How would you assess the
personal health records market?
It’s neat. It’s where it has to go over time for us
to push forward, but it's nascent, like Quicken 1985. If you want to do
your checkbook online and track it with your spreadsheet and not your
checkbook, that’s what a PHR is now. Until they’re
connected to your bank and broker and other things, you won’t
see them take off. The question is when
we’ll connect them to clinical data. Like financial
records, you want to share some of it with financial partners, and I
can see PHRs going the same path.
Does anyone have any new
PHR ideas?
Everybody I talk to agrees it’s not a hard application, just
a different front end. It’s not all that sophisticated.

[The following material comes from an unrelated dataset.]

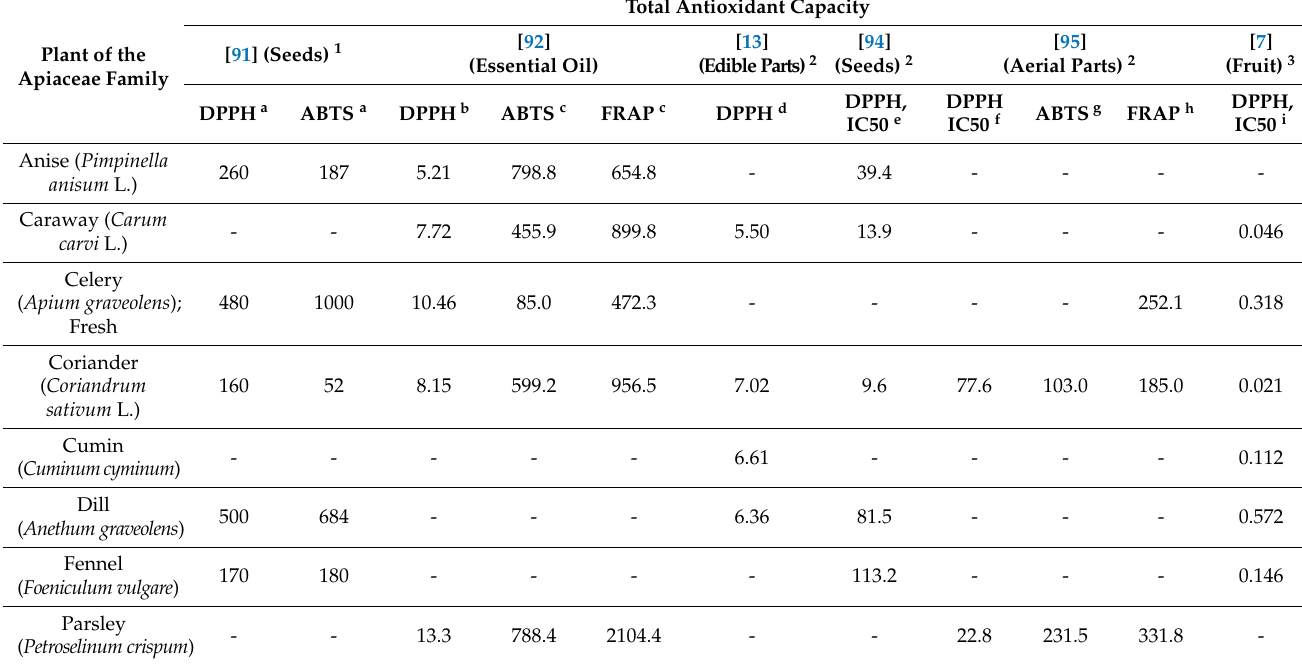
Table 5. Antioxidant capacity of Apiaceae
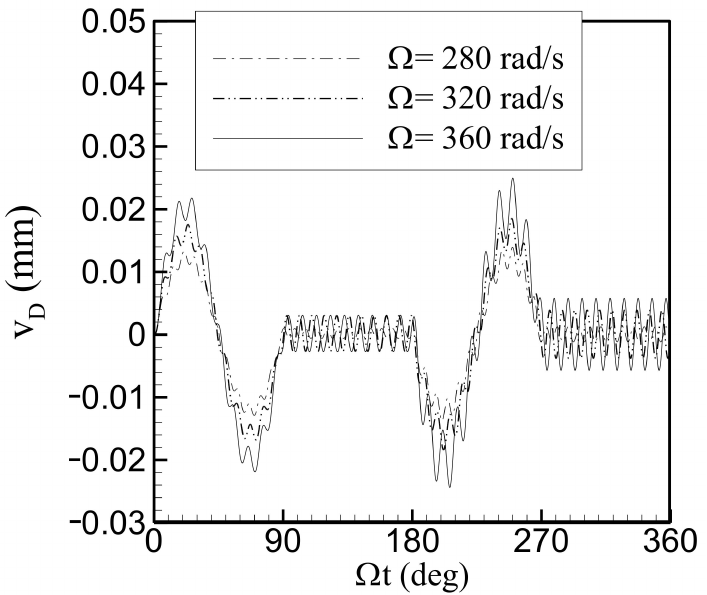
Figure 6. The time responses of the follower output node D in the lateral direction at three cam speeds: 280, 320, and 360 rad/s.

It’s just the back-end connectivity that's hard. I've heard
rumblings that Google and Microsoft are getting into it shortly, so the
game could change quickly. There’s been no money put
into development so far. If someone makes a business case or
sells ad views, do the math. With 150 million American using it, even
at a small annual fee, it’s big dollars.
What are you looking
forward to at HIMSS?
Just having a lot of conversations with more of the vendor side of the
world to see how far we’re getting along in sharing
information seamlessly. We’ve worked with vendors on EMR
interoperability for the past year, to be able to share information
regardless of whose EMR it is. It’s a cultural and mind
shift. It will be a good benchmark to go to HIMSS and see where we are,
and also to see the response we get from the VeriSign announcement.
Who do you admire in the
industry?
I admire the folks who are trying to do something different. Next year
will be my 20th anniversary in the HIT world. If I step back, it can be
frustrating compared to how the technology has changed around it. Pat
Cline at NextGen and Glenn Tullman at Allscripts, who
stuck with the technology. Like other guys coming up with new models of
computing, athenahealth and eClinical Works. They're trying to
get us to a network-based system and the economies of scale for our
industry are huge.
You’ve got to admire the people who work in the industry and
deal with all this fragmentation and messed up incentives. Once you get
into it and gain a passion for it, you won't get out of it, for better or
for worse, so there’s probably a mutual appreciation society
as we work through it together.
Do you read HIStalk?
I sure do. Several of my clients, probably a year ago, started saying,
"You gotta look at this thing." It's pretty entertaining. It's hard as
a CEO to see unfiltered data and HIStalk really does a great job of
getting that unfiltered dialog going. It's rough around the edges at
times, but for the value it brings, it's really pretty cool.